I was diagnosed just a couple of years ago at age 58.
Since age 13 I've struggled with those panic attacks and was diagnosed with Panic Disorder
at age 37.
So I know how awful that hyperventilating can be.
I've always had sensory issues and knew I was different, didn't fit in and all, but never knew
about HFA or Aspergers until recently.

Reading what others have to say here and interacting has been such an immense help
in understanding myself and my life.
Hope you enjoy it here too. :)
 
Welcome rebelstar!

I was diagnosed just a couple of years ago at age 58.
Since age 13 I've struggled with those panic attacks and was diagnosed with Panic Disorder
at age 37.
So I know how awful that hyperventilating can be.
I've always had sensory issues and knew I was different, didn't fit in and all, but never knew
about HFA or Aspergers until recently.

[Excerpted data]
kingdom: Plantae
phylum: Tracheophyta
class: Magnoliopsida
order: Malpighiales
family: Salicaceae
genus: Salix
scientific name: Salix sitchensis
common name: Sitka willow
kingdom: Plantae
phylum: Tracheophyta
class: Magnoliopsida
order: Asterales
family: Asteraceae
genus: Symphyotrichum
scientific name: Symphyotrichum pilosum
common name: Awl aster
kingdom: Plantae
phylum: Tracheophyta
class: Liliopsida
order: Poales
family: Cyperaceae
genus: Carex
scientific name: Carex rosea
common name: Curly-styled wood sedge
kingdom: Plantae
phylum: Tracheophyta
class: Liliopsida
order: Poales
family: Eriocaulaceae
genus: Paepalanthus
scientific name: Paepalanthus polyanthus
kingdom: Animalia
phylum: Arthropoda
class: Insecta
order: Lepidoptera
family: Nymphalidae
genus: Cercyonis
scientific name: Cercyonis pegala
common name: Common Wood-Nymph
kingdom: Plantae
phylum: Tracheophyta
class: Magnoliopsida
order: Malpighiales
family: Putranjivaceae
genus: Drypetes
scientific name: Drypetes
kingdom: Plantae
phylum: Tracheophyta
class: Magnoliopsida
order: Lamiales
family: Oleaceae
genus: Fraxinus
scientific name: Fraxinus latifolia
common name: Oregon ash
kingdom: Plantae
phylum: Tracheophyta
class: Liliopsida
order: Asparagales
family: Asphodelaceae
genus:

[Problems and tasks]
1: Summarize the forum post about panic attacks and a late diagnosis in two sentences.
2: List every age mentioned in the forum post about panic attacks and a late diagnosis, and give what the writer says happened at each.
3: Continue the forum post about panic attacks and a late diagnosis from its last sentence.

[Outputs by task]
1: The writer was diagnosed a couple of years ago at age 58, after struggling with panic attacks since age 13 and being diagnosed with Panic Disorder at 37. Having always had sensory issues and felt different without knowing about HFA or Aspergers until recently, the writer has found reading and interacting here an immense help in understanding self and life, and welcomes rebelstar.

2:
13: began struggling with panic attacks
37: diagnosed with Panic Disorder
58: diagnosed, a couple of years ago

3:
Reading what others have to say here and interacting has been such an immense help
in understanding myself and my life.
Hope you enjoy it here too. :)

Hi there! Thank you for sharing your story with me. I can only imagine how many other folks on the spectrum who must’ve dealt with the feeling of being different somehow but not knowing why only to finally get some answers much later in life.

I know it’s better late than never but still, I sometimes wonder how much different our lives might’ve been had it been caught much sooner.